[PROBLEM DETAILS]
Give every entry again, exactly.

[DATA UNDER STUDY]
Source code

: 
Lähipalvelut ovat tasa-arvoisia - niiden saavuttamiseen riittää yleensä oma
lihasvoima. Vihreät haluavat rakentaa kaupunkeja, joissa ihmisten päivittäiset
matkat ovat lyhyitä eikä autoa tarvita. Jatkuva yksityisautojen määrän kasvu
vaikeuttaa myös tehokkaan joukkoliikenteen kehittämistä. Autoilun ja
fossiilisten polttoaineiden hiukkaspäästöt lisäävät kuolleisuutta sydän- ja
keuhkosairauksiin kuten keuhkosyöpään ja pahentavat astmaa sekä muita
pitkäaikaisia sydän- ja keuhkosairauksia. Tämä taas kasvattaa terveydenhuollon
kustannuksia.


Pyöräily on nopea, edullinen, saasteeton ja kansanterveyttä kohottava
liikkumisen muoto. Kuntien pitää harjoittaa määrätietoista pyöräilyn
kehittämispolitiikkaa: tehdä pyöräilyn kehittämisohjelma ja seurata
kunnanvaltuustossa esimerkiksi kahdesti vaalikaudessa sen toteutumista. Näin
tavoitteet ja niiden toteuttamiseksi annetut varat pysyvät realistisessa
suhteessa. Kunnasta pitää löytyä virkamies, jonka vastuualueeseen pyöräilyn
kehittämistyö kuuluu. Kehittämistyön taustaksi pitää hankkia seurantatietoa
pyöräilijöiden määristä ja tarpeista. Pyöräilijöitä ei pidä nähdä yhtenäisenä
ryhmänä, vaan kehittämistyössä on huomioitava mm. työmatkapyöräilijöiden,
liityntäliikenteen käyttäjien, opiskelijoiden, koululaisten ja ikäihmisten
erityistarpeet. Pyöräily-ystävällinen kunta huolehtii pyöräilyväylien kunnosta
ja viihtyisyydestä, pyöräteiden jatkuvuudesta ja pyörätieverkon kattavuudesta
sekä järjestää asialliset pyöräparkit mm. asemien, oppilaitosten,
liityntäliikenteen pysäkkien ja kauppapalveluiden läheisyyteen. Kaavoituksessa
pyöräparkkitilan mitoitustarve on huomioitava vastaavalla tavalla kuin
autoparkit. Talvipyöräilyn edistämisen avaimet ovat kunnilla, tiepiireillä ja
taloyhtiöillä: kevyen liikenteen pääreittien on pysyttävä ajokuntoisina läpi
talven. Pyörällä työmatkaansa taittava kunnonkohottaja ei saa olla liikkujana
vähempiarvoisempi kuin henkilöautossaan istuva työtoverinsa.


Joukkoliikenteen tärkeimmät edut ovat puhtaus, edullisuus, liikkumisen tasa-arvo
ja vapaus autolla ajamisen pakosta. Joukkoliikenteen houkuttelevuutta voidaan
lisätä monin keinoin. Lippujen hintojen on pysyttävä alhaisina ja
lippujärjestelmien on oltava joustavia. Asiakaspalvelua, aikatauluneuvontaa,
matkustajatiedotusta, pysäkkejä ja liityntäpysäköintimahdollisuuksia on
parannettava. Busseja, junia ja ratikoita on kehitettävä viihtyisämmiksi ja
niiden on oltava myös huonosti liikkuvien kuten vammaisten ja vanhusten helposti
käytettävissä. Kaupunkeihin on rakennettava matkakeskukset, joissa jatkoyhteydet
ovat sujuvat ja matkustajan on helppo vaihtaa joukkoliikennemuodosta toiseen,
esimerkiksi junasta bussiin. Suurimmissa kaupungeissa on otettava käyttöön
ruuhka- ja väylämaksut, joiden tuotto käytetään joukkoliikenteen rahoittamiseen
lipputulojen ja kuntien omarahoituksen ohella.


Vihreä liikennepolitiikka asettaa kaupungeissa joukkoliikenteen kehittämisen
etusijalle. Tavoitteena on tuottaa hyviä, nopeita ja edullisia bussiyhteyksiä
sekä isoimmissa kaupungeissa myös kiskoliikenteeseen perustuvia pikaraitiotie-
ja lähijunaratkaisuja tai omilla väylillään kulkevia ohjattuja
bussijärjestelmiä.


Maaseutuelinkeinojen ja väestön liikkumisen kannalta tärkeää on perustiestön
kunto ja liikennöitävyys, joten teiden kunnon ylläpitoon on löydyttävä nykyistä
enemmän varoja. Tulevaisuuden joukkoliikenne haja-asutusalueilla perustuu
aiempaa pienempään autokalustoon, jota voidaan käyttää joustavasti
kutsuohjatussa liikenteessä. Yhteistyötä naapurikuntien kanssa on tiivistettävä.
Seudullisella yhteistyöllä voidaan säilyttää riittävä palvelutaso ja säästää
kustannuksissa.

[ANSWER TO THIS PROBLEM]
Source code

: 
Lähipalvelut ovat tasa-arvoisia - niiden saavuttamiseen riittää yleensä oma
lihasvoima. Vihreät haluavat rakentaa kaupunkeja, joissa ihmisten päivittäiset
matkat ovat lyhyitä eikä autoa tarvita. Jatkuva yksityisautojen määrän kasvu
vaikeuttaa myös tehokkaan joukkoliikenteen kehittämistä. Autoilun ja
fossiilisten polttoaineiden hiukkaspäästöt lisäävät kuolleisuutta sydän- ja
keuhkosairauksiin kuten keuhkosyöpään ja pahentavat astmaa sekä muita
pitkäaikaisia sydän- ja keuhkosairauksia. Tämä taas kasvattaa terveydenhuollon
kustannuksia.


Pyöräily on nopea, edullinen, saasteeton ja kansanterveyttä kohottava
liikkumisen muoto. Kuntien pitää harjoittaa määrätietoista pyöräilyn
kehittämispolitiikkaa: tehdä pyöräilyn kehittämisohjelma ja seurata
kunnanvaltuustossa esimerkiksi kahdesti vaalikaudessa sen toteutumista. Näin
tavoitteet ja niiden toteuttamiseksi annetut varat pysyvät realistisessa
suhteessa. Kunnasta pitää löytyä virkamies, jonka vastuualueeseen pyöräilyn
kehittämistyö kuuluu. Kehittämistyön taustaksi pitää hankkia seurantatietoa
pyöräilijöiden määristä ja tarpeista. Pyöräilijöitä ei pidä nähdä yhtenäisenä
ryhmänä, vaan kehittämistyössä on huomioitava mm. työmatkapyöräilijöiden,
liityntäliikenteen käyttäjien, opiskelijoiden, koululaisten ja ikäihmisten
erityistarpeet. Pyöräily-ystävällinen kunta huolehtii pyöräilyväylien kunnosta
ja viihtyisyydestä, pyöräteiden jatkuvuudesta ja pyörätieverkon kattavuudesta
sekä järjestää asialliset pyöräparkit mm. asemien, oppilaitosten,
liityntäliikenteen pysäkkien ja kauppapalveluiden läheisyyteen. Kaavoituksessa
pyöräparkkitilan mitoitustarve on huomioitava vastaavalla tavalla kuin
autoparkit. Talvipyöräilyn edistämisen avaimet ovat kunnilla, tiepiireillä ja
taloyhtiöillä: kevyen liikenteen pääreittien on pysyttävä ajokuntoisina läpi
talven. Pyörällä työmatkaansa taittava kunnonkohottaja ei saa olla liikkujana
vähempiarvoisempi kuin henkilöautossaan istuva työtoverinsa.


Joukkoliikenteen tärkeimmät edut ovat puhtaus, edullisuus, liikkumisen tasa-arvo
ja vapaus autolla ajamisen pakosta. Joukkoliikenteen houkuttelevuutta voidaan
lisätä monin keinoin. Lippujen hintojen on pysyttävä alhaisina ja
lippujärjestelmien on oltava joustavia. Asiakaspalvelua, aikatauluneuvontaa,
matkustajatiedotusta, pysäkkejä ja liityntäpysäköintimahdollisuuksia on
parannettava. Busseja, junia ja ratikoita on kehitettävä viihtyisämmiksi ja
niiden on oltava myös huonosti liikkuvien kuten vammaisten ja vanhusten helposti
käytettävissä. Kaupunkeihin on rakennettava matkakeskukset, joissa jatkoyhteydet
ovat sujuvat ja matkustajan on helppo vaihtaa joukkoliikennemuodosta toiseen,
esimerkiksi junasta bussiin. Suurimmissa kaupungeissa on otettava käyttöön
ruuhka- ja väylämaksut, joiden tuotto käytetään joukkoliikenteen rahoittamiseen
lipputulojen ja kuntien omarahoituksen ohella.


Vihreä liikennepolitiikka asettaa kaupungeissa joukkoliikenteen kehittämisen
etusijalle. Tavoitteena on tuottaa hyviä, nopeita ja edullisia bussiyhteyksiä
sekä isoimmissa kaupungeissa myös kiskoliikenteeseen perustuvia pikaraitiotie-
ja lähijunaratkaisuja tai omilla väylillään kulkevia ohjattuja
bussijärjestelmiä.


Maaseutuelinkeinojen ja väestön liikkumisen kannalta tärkeää on perustiestön
kunto ja liikennöitävyys, joten teiden kunnon ylläpitoon on löydyttävä nykyistä
enemmän varoja. Tulevaisuuden joukkoliikenne haja-asutusalueilla perustuu
aiempaa pienempään autokalustoon, jota voidaan käyttää joustavasti
kutsuohjatussa liikenteessä. Yhteistyötä naapurikuntien kanssa on tiivistettävä.
Seudullisella yhteistyöllä voidaan säilyttää riittävä palvelutaso ja säästää
kustannuksissa.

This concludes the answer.